Rick Moran writes for PJMedia.com about teaching young people to love America.

We know what this constant emphasis on America’s sins does to a child’s views of America. How can you love a country when the only things you know about it are evil? …

… No nation or human is all good or all bad. In the case of America, the scale is definitely tilted toward the good. Not seeing that — not teaching that — is the biggest problem with educating children about America today. 

For most of America’s first 200 years, the entire world was a dark, brutal place where the strong dominated the weak, women were chattel, blacks were seen as subhuman, and most immigrants were seen as invaders. 

This had nothing to do with America or its founding. It’s how the entire world — people of every race, every religion, every society — saw the human race. To nitpick and find exceptions isn’t relevant to the fundamental proposition that ordinary people were oppressed and kicked around. That is, until America was invented. 
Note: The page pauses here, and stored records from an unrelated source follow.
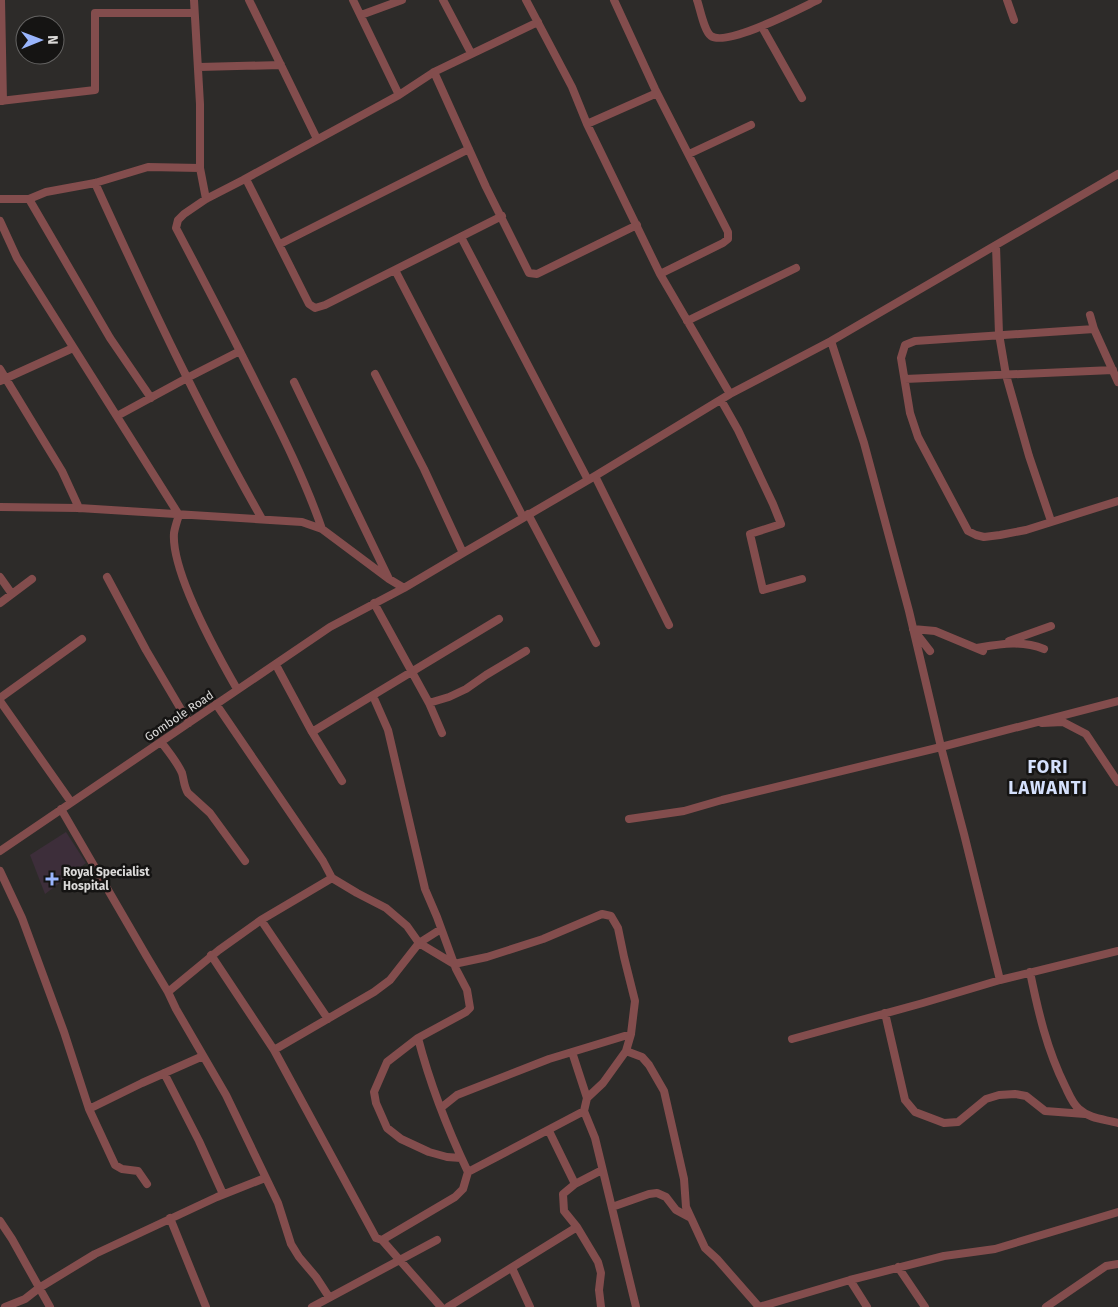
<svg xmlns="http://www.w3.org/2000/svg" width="1118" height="1307" viewBox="0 0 1118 1307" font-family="'Fira Sans',sans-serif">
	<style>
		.medical { fill: #3d2e3a }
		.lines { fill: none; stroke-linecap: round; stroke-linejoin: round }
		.minor { stroke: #834d4d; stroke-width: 8 }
		.poi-dot { fill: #99b5fd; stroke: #151413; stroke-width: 2 }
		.labels { text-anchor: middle; stroke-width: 5; stroke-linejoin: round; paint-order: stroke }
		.street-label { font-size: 12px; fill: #dbdad9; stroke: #151413 }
		.poi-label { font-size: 12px; font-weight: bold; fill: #dbdad9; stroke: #151413; text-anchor: start }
		.district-label { font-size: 18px; font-weight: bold; letter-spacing: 1px; fill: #d5e1fd; stroke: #151413 }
	</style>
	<rect width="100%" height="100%" fill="#2d2b29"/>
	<path class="medical" d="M66,832l20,31 -41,31 -15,-39z"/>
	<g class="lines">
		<path class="minor" d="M1,0l2,101
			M194,0l6,104v64l6,31
			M249,0l68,139
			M353,0l46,95
			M443,0l28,53
			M526,0l46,87 15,37 73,150 70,120
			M614,0l41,89 73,143v7l-5,4 -63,31
			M697,0c3,8 7,31 14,36 16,11 88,-27 107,-36
			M1007,0l7,20
			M361,15l41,-15
			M762,27l40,71
			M199,67l82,-2
			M434,72l52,115 43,86 8,1 100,-49
			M0,101l95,-11v-77h99
			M587,124l70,-31
			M689,154l62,-29
			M246,179l63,125 6,4 10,-3 177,-89
			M95,183c52,114 105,227 167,336
			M0,199h29l17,-7 49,-9 53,-16 52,1
			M29,199l81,139 41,60
			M0,221l17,37 162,257c-2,6 -4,12 -5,18 -3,39 43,121 63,156
			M461,237l127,243
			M280,244l189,-95
			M996,246l3,88 7,41 23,81 22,65
			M395,270l128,247
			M1090,315l4,14 24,53
			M687,321l109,-53
			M1094,329l-179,12 -10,4 -4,13 9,55 8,24 50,94 8,4 8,2 16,-2 26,-5 92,-29
			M831,341l33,102 45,168 32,136 23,87 36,146
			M0,369l62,102 17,37
			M375,374l49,95 39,84
			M905,379l208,-9
			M0,381l73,-33
			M294,382l95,197
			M721,400l17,30 35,74 8,20 -31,10 13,56 39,-11
			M117,416l70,-38 53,-27
			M595,476l74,149
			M0,507l79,1 223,14 20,7 67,50 15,9
			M528,514l68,129
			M322,529c-17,-49 -40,-95 -64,-142 -27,-54 -54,-106 -82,-159l2,-8 6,-6 22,-15 37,-19 156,-85 35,-23 104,-50
			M0,577l12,17
			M107,577l39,73 43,73
			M0,603l32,-24
			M374,603l55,100 13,30
			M913,629l22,2 48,20
			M916,633l14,18
			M1009,641l42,-15
			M977,648c24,-4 45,-8 67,1
			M276,665l36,67 30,49
			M373,696l15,34 37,159 12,28 19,52 11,21 3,18 -4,4 -48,26 -31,24 -13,30 2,11 11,25 14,11 28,13 18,5 14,1
			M0,698l82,-59
			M0,701l71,101
			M429,703l20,-6 17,-8 20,-14 40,-24
			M216,704l107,157 9,17 25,15 29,15 21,18 12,17 35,21 33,-7 56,-18 59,-25 9,2 7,12 6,29 11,44 -4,33 -5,17 -23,32 -16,15
			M1042,723l21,-1 23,12 32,48
			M312,732l187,-113
			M161,742c8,10 16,20 21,31 2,7 2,14 6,20l22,20 35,48
			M61,809l86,148 21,35 8,17 50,86 52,108 13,41 8,13 17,20 13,20
			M629,819l55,-8 38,-11 219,-53 177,-46
			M0,851l330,-224 74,-39 59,-35 132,-77 135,-82 101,-53 287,-167
			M0,871l22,47 42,114 25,77 26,56 7,4 16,2 9,13
			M261,920l67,99
			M211,955l63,95 102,188 6,2 59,67
			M1030,972c8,39 17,78 35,114 4,8 7,17 14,23 11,10 25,10 39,14
			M168,992l51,-42 42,-30 71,-42
			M885,1013l20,87 10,12 29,11 14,-1 28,-23 13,-4 16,-1 11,2 19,15 40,3
			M792,1039l131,-36 77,-23 118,-29
			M274,1050l100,-58 16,-12 29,-37 22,-14
			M626,1051l16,6 7,8 15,26 20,88 2,28 19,41 12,11 42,48 91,-27 94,-24 51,-7 123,-37
			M572,1052l59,-18
			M164,1073l35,68 24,53
			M442,1107l15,-12 92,-36 23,-7 15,46 -3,13 11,27 41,169
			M89,1109l53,-26 61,-27
			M549,1131l26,53
			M468,1172l116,-61
			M612,1207l37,-13 8,-1 9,4 10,13 13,7
			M170,1218l36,89
			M0,1221l12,18 38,68
			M382,1240l73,-43 8,-8 5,-17c-20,-42 -38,-88 -50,-134
			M898,1267l27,40
			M512,1268l18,39
			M850,1280l17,27
			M5,1307l20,-8 14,-11 56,-34 122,-57 48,-19
			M312,1307l125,-67
			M448,1307l129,-80
			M601,1307l-2,-17 2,-17 -3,-11 -21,-35 -13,-16 -1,-17 12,-10 27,-14
			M1046,1307l60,-41 12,-2"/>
	</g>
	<path class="poi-dot" d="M49.5 871.5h5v5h5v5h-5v5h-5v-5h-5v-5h5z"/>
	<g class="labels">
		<g class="street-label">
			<text transform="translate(179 716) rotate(-34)" y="4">Gombole Road</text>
		</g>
		<g class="poi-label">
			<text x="63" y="876">Royal Specialist<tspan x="63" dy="14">Hospital</tspan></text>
		</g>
		<g class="district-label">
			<text x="1048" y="773">FORI<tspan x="1048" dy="21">LAWANTI</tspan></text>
		</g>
	</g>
	<g transform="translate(40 40) rotate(89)"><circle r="24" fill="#151413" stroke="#646362"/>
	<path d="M0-4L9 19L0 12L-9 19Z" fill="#99b5fd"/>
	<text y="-8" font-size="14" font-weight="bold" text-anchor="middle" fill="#dbdad9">N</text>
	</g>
</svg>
Until a declaration citing the freedoms humans were entitled to by divine right and a Constitution of rules that favored the people over the powerful were written, there was literally no hope for women, for blacks, or for the oppressed in Europe. There was no template, no guidebook before America was born for people to find and fight for freedom.

No, America is still not a place of sweetness and light. But neither is it the dark, oppressive hell that the rest of the world used to be. And the reason it isn’t has nothing to do with Karl Marx and everything to do with George Washington.

… [T]ell your kids the stories of America that will inspire them. And stories that will make them think. You’ll be doing them and future generations a great service.